Q&A with David “Zeb” Cook (2001)

Back in 2001, I ran a Q&A with Zeb Cook [wiki entry], much like I did with Gary Gygax around the same time (found here Part 1 and Part 2). Like that interview, this was lost to me since 2002 or so, until I discovered it recently on an old backup CD of some of my websites of the time.

I present to you that Q&A session which mostly covered his creation, the amazing Planescape setting!

Some of the answers I found did not have complete or clear questions. I think they were lost in the translation from the forum where the Q&A was occurring to the document I put together which was then translated again to the website I had made. I have cleaned it up where I could and it’s good for the most part, but there are some places where the question may not be entirely clear.

And also, again as a disclaimer, the answers to some of these may have been common knowledge at the time – but back then I was not following the industry at all. I was only just starting to follow it.

WEEM: Are you in anyway related to Monte Cook?

David “Zeb” Cook: No, Monte and I are not related. It is kind of eerie, though.

W: Are you working on anything new? Why haven’t you done much for tsr/wotc lately?

DZC: Always working on new things — I’m in the computer game biz now. The only problem is I’m working on stuff I’m not supposed to talk about. That’s also pretty much why I haven’t done anything for TSR — no time.

W: Where do the faction themes come from?

DZC: My “official” explanation when people have asked me in the past where I got the factions from goes something like this — they are all the bad philosophy ideas that we used to argue about in college after a few too many beers. The kind of debate where you know just enough about the philosophy to get yourself in trouble, but by damn you’re going to defend it just for the sake of arguing.

W: What do you think of all the Planescape material that came out after the main box set?

DZC: Most of it I liked, although I sometimes think things went too much the goth-gloom route for my taste. Of course I really liked the unplayable surreal ideas, which is maybe not so good for a game. The Factol’s Manifesto sticks in my mind as being a 50/50 product; parts of it were dead on, other parts I found very disappointing. I general I think Colin and Monte did the best jobs with the line.

W: Were you the one who originally invented the idea for planescape?

DZC: The original pitch for Planescape — as a series of sourcebooks about the planes — was by Slade. It was decided to make it a setting/line so the project got transferred to me, on the basis of schedule (I had time, Slade was booked) and experience.

W: How much did you take from the manual of the planes and other 1st edition books?

DZC: One of the first steps is to go through existing material and cull details from it. Jeff had a lot of really good stuff in MotP, and I wanted to be as faithful as practical to it. At the same time, my instructions were to make a campaign setting and not just a place to pop out and visit. This meant trying to make things a little friendlier for adventurers (hence stuff like Sigil).

W: What inspired you to make it?

DZC: I decided I wanted to do something really different and give the planes a more surreal treatment. Aside from the tons of history I usually read, some of the other inspirations were experimental fictions (Dictionary of the Khazars, Inivisible Cities are good starts), mysticism, bizarre films, and lots of Philosophy 101, just enough to be dangerous.

W: How much help did you have from other TSR staff?

DZC: Nothing happens in a vacuum. While I was expected to put together the setting myself, that means bouncing a lot of ideas off co-workers, reassuring managers that you haven’t gone completely bonkers, etc. Kudos goes to David Wise, who did the editing and became my collaborator in many ways, Dori, and Dawn and the folks in Graphics who helped make the thing a reality. And of course all the artists who helped define the look and in many ways pushed my suggestions and ideas further than I originally anticipated.

-- EXTRACTED DATA --

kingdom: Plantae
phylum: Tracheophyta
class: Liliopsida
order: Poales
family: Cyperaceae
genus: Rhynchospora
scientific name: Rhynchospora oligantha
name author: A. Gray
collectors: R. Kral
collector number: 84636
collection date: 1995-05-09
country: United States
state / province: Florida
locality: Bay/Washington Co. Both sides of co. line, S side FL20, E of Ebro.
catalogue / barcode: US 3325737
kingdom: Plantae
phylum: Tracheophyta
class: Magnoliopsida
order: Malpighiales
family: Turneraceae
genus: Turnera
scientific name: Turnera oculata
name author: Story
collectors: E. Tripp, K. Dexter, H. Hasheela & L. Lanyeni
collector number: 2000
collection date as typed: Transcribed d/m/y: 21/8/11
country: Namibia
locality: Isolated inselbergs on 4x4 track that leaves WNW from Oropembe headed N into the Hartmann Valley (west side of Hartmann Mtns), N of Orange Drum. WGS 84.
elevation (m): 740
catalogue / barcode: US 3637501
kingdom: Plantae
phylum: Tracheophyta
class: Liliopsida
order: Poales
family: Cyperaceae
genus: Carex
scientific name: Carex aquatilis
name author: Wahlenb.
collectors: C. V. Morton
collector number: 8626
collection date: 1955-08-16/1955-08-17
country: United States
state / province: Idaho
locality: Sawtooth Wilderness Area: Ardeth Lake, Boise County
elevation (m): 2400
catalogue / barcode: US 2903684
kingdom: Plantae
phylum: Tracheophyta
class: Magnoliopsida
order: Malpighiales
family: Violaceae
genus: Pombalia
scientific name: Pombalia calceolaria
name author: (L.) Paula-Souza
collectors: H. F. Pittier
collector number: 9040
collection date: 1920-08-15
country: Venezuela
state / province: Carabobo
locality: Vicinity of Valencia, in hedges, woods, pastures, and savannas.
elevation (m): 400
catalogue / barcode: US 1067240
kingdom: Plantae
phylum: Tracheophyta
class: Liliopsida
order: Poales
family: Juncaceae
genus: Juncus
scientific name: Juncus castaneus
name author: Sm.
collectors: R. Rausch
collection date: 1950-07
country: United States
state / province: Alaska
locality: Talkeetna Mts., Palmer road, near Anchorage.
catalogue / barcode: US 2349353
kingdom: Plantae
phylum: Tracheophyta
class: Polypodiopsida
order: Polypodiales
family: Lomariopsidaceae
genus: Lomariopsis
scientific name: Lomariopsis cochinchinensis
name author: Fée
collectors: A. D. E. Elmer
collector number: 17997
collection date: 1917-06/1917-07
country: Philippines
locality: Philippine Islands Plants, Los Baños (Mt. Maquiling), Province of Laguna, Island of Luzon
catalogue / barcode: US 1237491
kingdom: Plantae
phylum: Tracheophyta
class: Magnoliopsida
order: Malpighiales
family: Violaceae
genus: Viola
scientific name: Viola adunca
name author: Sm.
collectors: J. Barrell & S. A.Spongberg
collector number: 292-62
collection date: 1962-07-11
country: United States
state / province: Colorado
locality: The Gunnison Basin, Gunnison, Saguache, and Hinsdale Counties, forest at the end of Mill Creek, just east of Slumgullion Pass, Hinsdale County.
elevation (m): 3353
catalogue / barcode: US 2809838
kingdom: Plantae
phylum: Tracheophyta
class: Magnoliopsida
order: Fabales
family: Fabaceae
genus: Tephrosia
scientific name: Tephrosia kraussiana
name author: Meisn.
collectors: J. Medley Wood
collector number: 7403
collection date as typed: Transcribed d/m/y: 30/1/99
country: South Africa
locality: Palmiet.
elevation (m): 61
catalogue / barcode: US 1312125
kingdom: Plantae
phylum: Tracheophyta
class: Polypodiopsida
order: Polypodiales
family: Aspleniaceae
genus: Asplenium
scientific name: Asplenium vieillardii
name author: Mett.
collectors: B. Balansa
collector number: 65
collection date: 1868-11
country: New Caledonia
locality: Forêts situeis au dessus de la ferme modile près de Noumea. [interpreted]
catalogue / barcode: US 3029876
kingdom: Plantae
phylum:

-- GIVEN TASK 1 --
Answer these questions using the Zeb Cook interview:
(a) Who made the original pitch for Planescape?
(b) Which product does Cook call a 50/50 product?
(c) Who did the editing and became Cook's collaborator in many ways?
-- GIVEN TASK 2 --
Carry on the Zeb Cook interview from the point where it stops.
The lines are not needed for any of this.

-- EXERCISE ANSWER 1 --
(a) Slade
(b) The Factol's Manifesto
(c) David Wise

-- EXERCISE ANSWER 2 --
W: What do you think of: Dead Gods? Tales from the Infinite Stair Case? Faction War? The planes of box sets? Hellbound?

DZC: The expansions were generally good. It’s tough to figure out ways to make some of those planes playable and interesting. Most of the modules I never read (I’d left TSR by then). Faction War was completely after I was gone, but I can understand the desire to shake things up. As for Factol’s Manifesto, some of the sections I think are great expansions on the faction background, but there are a few (particularly the Mercykillers, unless my memory is toast) that seemed to wildly miss the point, even to the extent of making the faction unplayable.

W: What do you think of wotc’s aquisition of TSR?

DZC: I was surprised, but since I had lots of friends at TSR, relieved. There were worse options in the waiting. Since then I haven’t really thought about it much.

W: What do you think of them changing baatezu and tanarri to demons and devils?

DZC: There’s not much for me to say, since I’m not there. We changed them for the specific reason that had to do with the times and the long-running hassles TSR had been forced to endure simply because they were named what they were. That WotC feels freed of that concern, that’s their business. Plus, they want to make their own statement. Me, personally, I had grown fond of tanar’i and baatezu.

W: How much research did you do for sigilian cant?

DZC: The cant is a mix of slang, mostly Elizabethean with some later (mostly Dickensian) stuff thrown in. Two good books to get some background are: “The Elizabethean Underworld” and “Cony-Catchers and Bawdy Baskets.” The first is a good overview, the second is a collection of popular broadsides printed at the time that “warn” folks about the ways of thieves. I’d also recommend “Thief-Taker General” by Gerald Howson for anybody who wants more good thief stuff (and if you want to get really grim, “The Hanging Tree” a history of public executions in England).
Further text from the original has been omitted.